Das Wort zum Sonntag: "Werden wie die Kinder"

Das Wort zum Sonntag: "Werden wie die Kinder"
Pfarrer i.R. Alfred Buß
26.07.2014 - 22:15

"Eine Frage werden Sie in den nächsten Wochen garantiert zu hören bekommen, von Nachbarn, Kolleginnen, Freunden: "Na, wie war der Urlaub?" Es ist Ferienzeit.

Ich war noch gar nicht in Urlaub. Aber diese Frage nervt mich schon jetzt. Wenn ich wiederkomme, muss es schön gewesen sein. Perfekt. Geradezu paradiesisch. Schließlich liegen die dann kostbarsten Wochen des Jahres hinter mir.

Urlaub bringt Erholung und Glück. So wird’s von allen erwartet.

„Na, wie war der Urlaub?“

 

Klar ist Urlaub schön. Raus aus der Tretmühle, Pflichten zurücklassen, dem grauen Alltag Lebewohl sagen. Urlaub ist Auszeit, Atempause, tun und lassen können, wonach einem der Sinn steht, Neues erleben. Allein der Gedanke daran lässt schon die Sonne aufgehen.

 

Aber Urlaub schafft kein Paradies. Die Welt wird im Urlaub nicht anders. Bilder von Hass und Gewalt lassen sich nicht lange ausblenden, ob aus Gaza, der Ukraine oder woher immer.

 

Und jede und jeder hat sich selber dabei. Mit all’ den Erwartungen und Sehnsüchten, die im Alltag liegenblieben.

 

Im Urlaub will ich mich endlich bewegen.

Will Zeit für meine Familie haben.

Und auch für Natur und Kultur.

Will endlich was lesen. Und was sehen von der Welt, von Land und Leuten.

Vor allem: Will ich endlich mal nichts müssen.

 

Und spüre dann: Es geht nicht. Das sind viel zu viele Erwartungen.
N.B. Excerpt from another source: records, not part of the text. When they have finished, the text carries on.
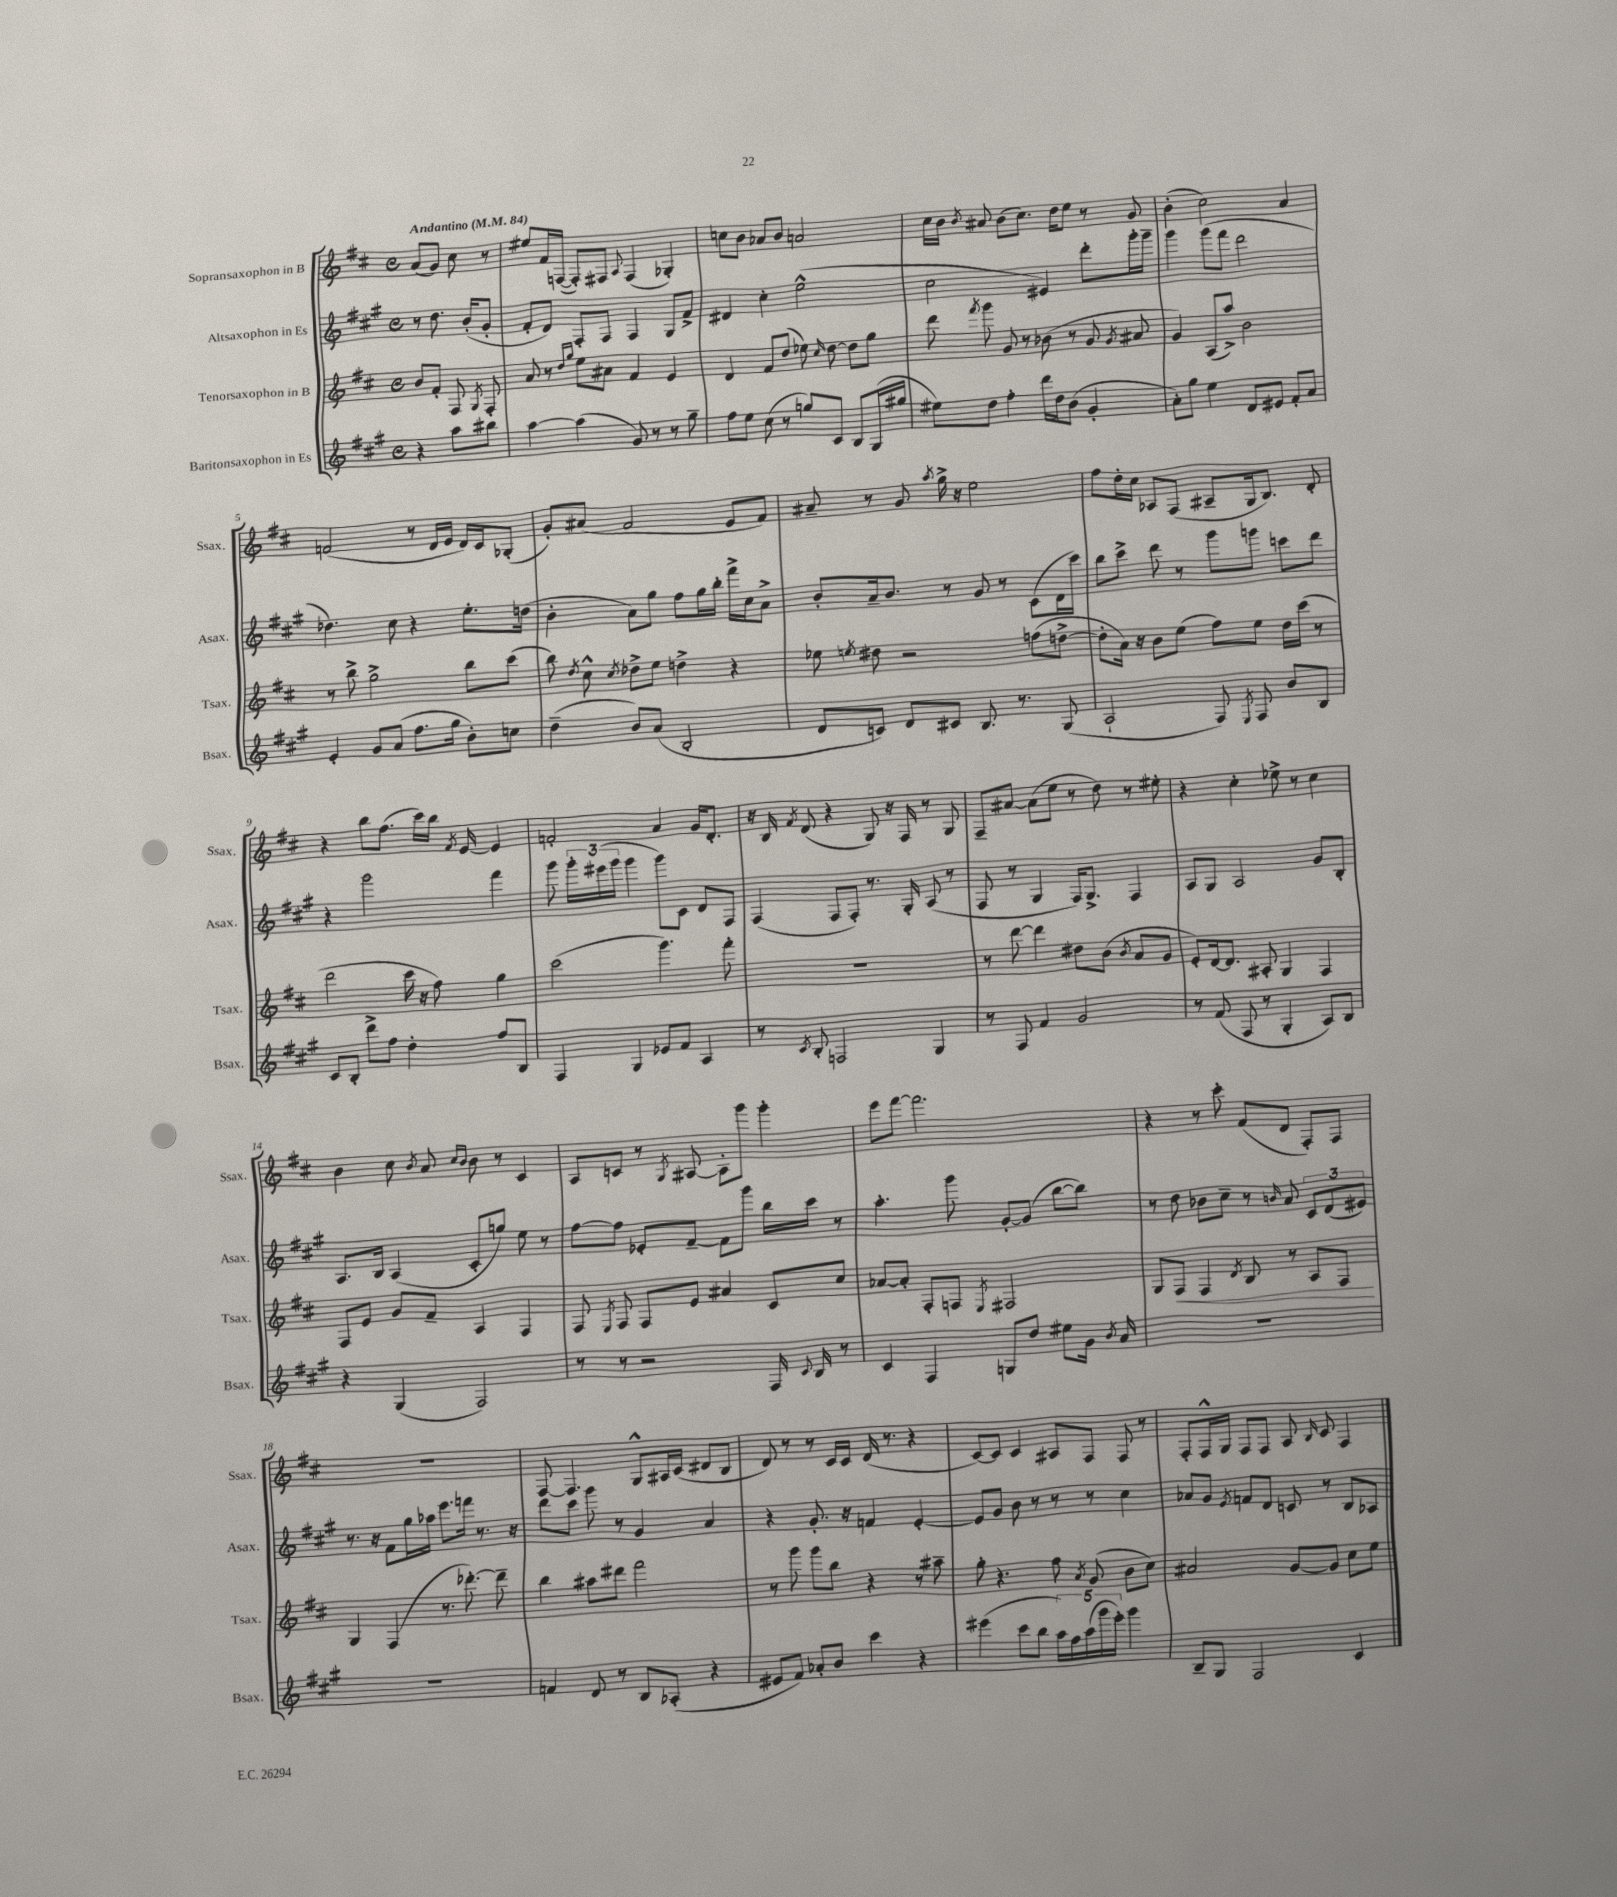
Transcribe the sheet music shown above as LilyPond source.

<<
\new StaffGroup <<
\new Staff = "s0" \with { instrumentName = "Sopransaxophon in B" shortInstrumentName = "Ssax." } {
    \clef treble \key d \major \defaultTimeSignature \time 4/4 \partial 2 \tempo "Andantino" 4 = 84
    \autoBeamOff a'8[( g'8]) cis''8 r8 |
    eis''8[ fis'16 f16]~( f8[-.) fis8] \appoggiatura { a8 } fis4( ges4-.) |
    c''8[ b'8] aes'8[ b'8] a'2 |
    cis''16[ b'16] \acciaccatura { b'8 } ais'8 b'8[( cis''8.]) d''16[ e''8] r8 g'8 |
    b'4-.( cis''2) a'4 |
    f'2( r8 d'16[ e'16] d'16[) cis'16 ges8]-.( |
    g'8[-.) ais'8]( fis'2 e'8[ fis'8]) |
    ais'8-- r8 g'8 \acciaccatura { a''8 } g''16-> r16 e''2 |
    fis''8[ d''16-. cis''16] aes8[ fis8]( ais8[-- g16 b8.]) d'8-. |
    r4 b''8[ fis''8.]( cis'''16[) b''16] \acciaccatura { fis'8 } e'16~ e'4 |
    f'2-. a'4 g'16[ d'8.]-. |
    r16 b16 \acciaccatura { fis'8 } d'8( r4 g8) r16 fis16 r8 g8 |
    fis8[-- ais'8]~ ais'8[( e''8] r8 d''8) r8 eis''8-. |
    r4 cis''4-. ees''8-> r8 cis''4 |
    b'4 cis''8 \acciaccatura { b'8 } a'8 \grace { cis''16[ b'16] } b'8 r8 cis'4 |
    a8[ c'8] r8 \acciaccatura { g8 } ais8~ ais8[-. g'''8] g'''4-. |
    e'''8[ fis'''8]~ fis'''2. |
    r4 r8 cis'''8-. fis'8[( d'8] fis8[-.) fis8] |
    R1 |
    fis8~ fis4. g8[-^ ais16 cis'16]( dis'8[ b8] |
    d'8) r8 r8 cis'16[ cis'16] d'16( r8. r4 |
    cis'8[~) cis'8] cis'4 ais8[ fis8] fis8 r8 |
    fis8[-. fis16-^ g16] fis8[ fis8] a8 \grace { b16 } cis'8 fis4 \bar "|." |
}
\new Staff = "s1" \with { instrumentName = "Altsaxophon in Es" shortInstrumentName = "Asax." } {
    \clef treble \key a \major \defaultTimeSignature \time 4/4 \partial 2
    \autoBeamOff r8 d''8. b'16[-.( gis'8]-. |
    fis'8[-. d'8]) fis8[-. fis8] fis4 gis8[ fis'8]-> |
    dis'4 cis''4-. e''2-^( |
    cis''2 eis'4) d'''8[-. gis'''16-. gis'''16]-- |
    gis'''4 gis'''8[( fis'''8] d'''2 |
    des''4.) cis''8 r4 e''8.[-. d''16]( |
    b'4-. a'8[) gis''8] fis''8[ gis''16 b''16]-. fis'''16[-> cis''16 a'8]-> |
    b'8[-. a'16-- b'8.] r8 gis'8 r8 cis'8[( d'16 cis'''16]) |
    b''8[ cis'''8]-> d'''8 r8 gis'''8[ g'''8] c'''8[ d'''8] |
    r4 gis'''2 fis'''4 |
    gis'''8 \tuplet 3/2 { gis'''16[-. eis'''16( gis'''16] } gis'''4 gis'''8[) cis'8] d'8[ fis8] |
    fis4( fis8[ fis8]-.) r8. gis16-. a8( r8 |
    fis8 r8 gis4 fis16[) gis8.]-> fis4 |
    a8[ gis8] a2 gis'8[ b8]-. |
    a8.[ b16] a4( cis'8[-. g''8]) e''8 r8 |
    fis''8[~ fis''8] ees'8[-. fis'8]~-- fis'8[ gis'''8] b''16[ cis'''16] r8 |
    a''4.-. gis'''8 gis'8[~-. gis'8]( b''8[~ b''8]) |
    r8 d''8 bes'8[ cis''8]-- r8 \grace { b'16 } a'8 \tuplet 3/2 { cis'8[ d'8( eis'8]) } |
    r8. r16 fis'8[ gis''16 aes''16] e'''8.[ f'''16] r8. r16 |
    d'''8[ cis'''8] gis'''8 r8 gis'4 a'4 |
    r4 gis'8.-. r16 f'4 e'4~-. |
    e'8[ gis'8] b'8 r8 r8 r8 cis''4 |
    aes'8[ gis'8] \acciaccatura { e'8 } f'8[ d'8] c'8 r8 b8[ aes8] \bar "|." |
}
\new Staff = "s2" \with { instrumentName = "Tenorsaxophon in B" shortInstrumentName = "Tsax." } {
    \clef treble \key d \major \defaultTimeSignature \time 4/4 \partial 2
    \autoBeamOff b'8[ fis'8]-. fis8 \acciaccatura { g8 } fis8-. |
    a'8 r8 \grace { d''16[ g''16] } e''8[ ais'8] fis'4 e'4 |
    d'4 fis'8[ d''8]( ees''8) \grace { cis''16 } d''8~ d''8[ g''8] |
    d'''8 \acciaccatura { fis'''8 } g'''8 g'8 r8 bes'8( r8 g'8 \acciaccatura { g'8 } ais'8 |
    g'4) a8[( a''8]->) b'2 |
    r8 b''8-> g''2-> b''8[ cis'''8]( |
    b''8) \acciaccatura { d''8 } cis''8-^ \acciaccatura { cis''8 } des''8[-> e''8] d''4-> r4 |
    ees''8 \acciaccatura { e''8 } dis''8 r2 f''8[( d''8]~-> |
    d''8[-. a'16]) r16 b'8[ e''8]( fis''8[) e''8] d''16[ cis'''16]( r8 |
    d'''2 cis'''16 r16 fis''8) g''4 |
    cis'''2( g'''4.) fis'''8-. |
    R1 |
    r8 d'''8~ d'''4 dis''8[ b'8]( \acciaccatura { b'8 } a'8[ g'8] |
    e'8[-.) d'16~ d'8.] ais8-. g4 fis4 |
    fis8[ e'8] g'8[ fis'8]-- a4 fis4 |
    fis8 \acciaccatura { e8 } fis8 fis8[ e'8] ais'4 cis'8[ cis''8] |
    aes'8[~ aes'8]-. fis8[-. f8] \acciaccatura { e8 } fis2 |
    g8[ fis8]\< fis4 \acciaccatura { d'8 } b8 r8 a8[ fis8]\! |
    g4 fis4( r8. des'''8.~-.) des'''8-- |
    b''4 ais''8[ dis'''8] fis'''2 |
    r8 g'''8 g'''8[ b''8] r4 r8 ais''8-- |
    g''8-. r4. fis''8 \acciaccatura { a'8 } g'8( b'8[ cis''8]) |
    ais'2 g'8[~ g'8] cis''8[ e''8] \bar "|." |
}
\new Staff = "s3" \with { instrumentName = "Baritonsaxophon in Es" shortInstrumentName = "Bsax." } {
    \clef treble \key a \major \defaultTimeSignature \time 4/4 \partial 2
    \autoBeamOff r4 a''8[ bis''8] |
    a''4~ a''4( gis'8) r8 r8 gis''8-- |
    fis''8[ e''8] cis''8( r8 g''8[) cis'8] b8[ gis16( gis''16] |
    eis''8[) d''8] fis''4-. d'''16[ d''16 b'8]( gis'4-. |
    a'8[-.) gis''8] e''4 d'8[ eis'8] fis'8[-. a'8] |
    e'4-. gis'8[ a'8]( fis''8.[ gis''16] b'8[-.) c''8] |
    d''4--( b'8[) a'8]( b2-. |
    d'8[ c'8]) d'8[ cis'8] b8. r8. gis8( |
    a2-! fis8) \acciaccatura { e8 } fis8 b'8[ b8] |
    cis'8[ b8]-. d'''8[-> fis''8] d''4-. fis''8[ b8] |
    fis4 gis4 ees'8[ fis'8] a4 |
    r8 \acciaccatura { cis'8 } b8-. f2 gis4 |
    r8 fis8 fis'4 gis'2 |
    r8 fis'8( fis8 r8 gis4-. a8[) b8] |
    r4 gis4( fis2) |
    r8 r8 r2 fis16 \appoggiatura { cis'8 } b16 r8 |
    cis'4 fis4 g8[ d''8] eis''8[ gis'16] \acciaccatura { b'8 } a'16 |
    R1 |
    R1 |
    f'4 d'8 r8 b8[ aes8]-.( r4 |
    eis'8[ fis'8]) aes'8[-. b'8] cis'''4 r4 |
    eis'''4( cis'''8[ b''8] \tuplet 5/4 { a''16[) fis''16 a''16( gis'''16 eis'''16]-.) } gis'''4 |
    b8[-- gis8] fis2 cis'4 \bar "|." |
}
>>
>>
Unter der Hand wird daraus das unerfüllbarste Muss:

Es ist paradox und absurd:

Im Urlaub will ich endlich frei sein von dem, was mich knechtet im Alltag – und knechte mich plötzlich selber mit meinen Erwartungen an die freie Zeit.

 

Wie da rauskommen?

Wenn ihr nicht werdet wie die Kinder, sagte Jesus. Kind sein heißt: Ich darf einfach nur da sein. Ich muss nichts beweisen. Darf empfangen, was mir zufällt. Sonne, Wasser, Wind, Wolken, Luft, andere Menschen. Mich des Lebens freuen. Geschehen lassen. Kind sein - statt Knecht sein von Erwartungen und Ansprüchen.

 

Das mussten wir mit unserer Männercombo auch erst lernen. Jedes Jahr sind wir eine Woche lang mit dem Rad unterwegs. Anfangs hatten wir große Ansprüche und Erwartungen. Wollten unbedingt unsere Tagesziele erreichen. Da wurde jede Panne zum massiven Störfall. Mit viel Stress. Irgendwann haben wir einfache Regeln aufgestellt. Zum Beispiel: „Wir wollen nicht von A nach B. Wir wollen Rad fahren.“ Das schenkt Zeit. Und Gelassenheit. Oder: Was passiert, ist richtig. Also auch der Störfall - ist richtig. Gegen alles Lamentieren. Und jedes Mal, wenn wir vom Weg abkamen, gilt die schlichte Regel: „Wir wiederholen.“ Hilft gegen alle Schuldzuweisungen.

 

Und hinterher: „Na, wie war der Urlaub?“ Nein, nicht perfekt, auch mit Pleiten und Pannen. Wir haben geschehen lassen und empfangen, was uns zufiel. Deshalb ist jede Tour voller Erlebnisse. Und von denen erzählen wir dann - immer wieder. Wie sagte Jesus? Wenn ihr nicht werdet wie die Kinder...

 

Einen schönen Urlaub wünsche ich Ihnen. Und einen gesegneten Sonntag.